Les insurgés du ghetto de
Varsovie qui ont choisi de mourir en combattant pour la dignité forcent notre
respect. Mais on ne peut leur rendre hommage sans se souvenir que le sort des
Juifs de Varsovie et de toute l’Europe ne s’est pas joué en avril 1943. Il
s’est joué bien avant, quand il était encore possible de combattre le nazisme
et de s’opposer à la marche à la guerre. À ce moment-là, les partis socialistes
en Europe, dont le Bund en Pologne, avaient fait croire que le respect de la
légalité bourgeoise pouvait protéger du fascisme. C’était désarmer les opprimés
en cachant que le nazisme signifiait une politique d’anéantissement des organisations
de la classe ouvrière, avec comme corollaire probable la destruction physique
des Juifs. Les trahisons de l’Internationale communiste n’étaient pas moindres,
car sa politique, imposée par Staline, avait abouti à la tragédie d’une défaite
sans combat pour le prolétariat allemand en 1933, puis à l’échec de toutes les
révolutions qui auraient pu arrêter la marche à la guerre. Le mouvement ouvrier
international s’en était trouvé profondément démoralisé.

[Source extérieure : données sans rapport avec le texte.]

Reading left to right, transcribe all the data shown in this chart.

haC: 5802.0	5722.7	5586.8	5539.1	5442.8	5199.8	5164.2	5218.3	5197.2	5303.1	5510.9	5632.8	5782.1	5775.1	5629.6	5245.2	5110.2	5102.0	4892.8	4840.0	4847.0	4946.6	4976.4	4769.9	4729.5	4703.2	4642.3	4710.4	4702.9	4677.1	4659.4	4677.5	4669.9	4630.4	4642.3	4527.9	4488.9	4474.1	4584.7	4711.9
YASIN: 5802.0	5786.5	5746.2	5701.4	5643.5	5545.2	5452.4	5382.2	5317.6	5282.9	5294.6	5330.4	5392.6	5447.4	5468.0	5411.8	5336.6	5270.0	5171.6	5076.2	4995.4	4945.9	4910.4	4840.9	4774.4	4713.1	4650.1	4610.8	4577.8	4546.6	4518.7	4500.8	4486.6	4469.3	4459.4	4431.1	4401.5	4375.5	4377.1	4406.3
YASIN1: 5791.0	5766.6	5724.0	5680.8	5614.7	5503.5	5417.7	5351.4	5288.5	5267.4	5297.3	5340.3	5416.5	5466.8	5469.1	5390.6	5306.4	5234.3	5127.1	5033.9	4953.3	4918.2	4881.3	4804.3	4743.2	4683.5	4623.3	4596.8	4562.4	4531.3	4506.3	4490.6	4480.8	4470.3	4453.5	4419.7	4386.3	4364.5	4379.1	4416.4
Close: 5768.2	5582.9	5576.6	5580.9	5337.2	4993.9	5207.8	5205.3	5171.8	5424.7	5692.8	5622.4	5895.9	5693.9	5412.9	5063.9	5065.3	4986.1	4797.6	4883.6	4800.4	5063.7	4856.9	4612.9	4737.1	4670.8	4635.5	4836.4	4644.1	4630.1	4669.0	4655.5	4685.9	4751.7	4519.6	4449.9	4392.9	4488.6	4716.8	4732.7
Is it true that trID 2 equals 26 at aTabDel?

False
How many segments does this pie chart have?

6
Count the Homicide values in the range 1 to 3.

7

80 ans plus tard, on ne peut
penser aux combattants de Varsovie sans penser à l’avenir rempli de nouvelles
horreurs que réserve à l’humanité le système capitaliste en crise. Une chose
est sûre : il faut avoir conscience que ce système fauteur de guerre
n’offre que deux voies possibles à l’humanité, le socialisme ou la barbarie.
Sans quoi on ne peut qu’être de nouveau désarmé.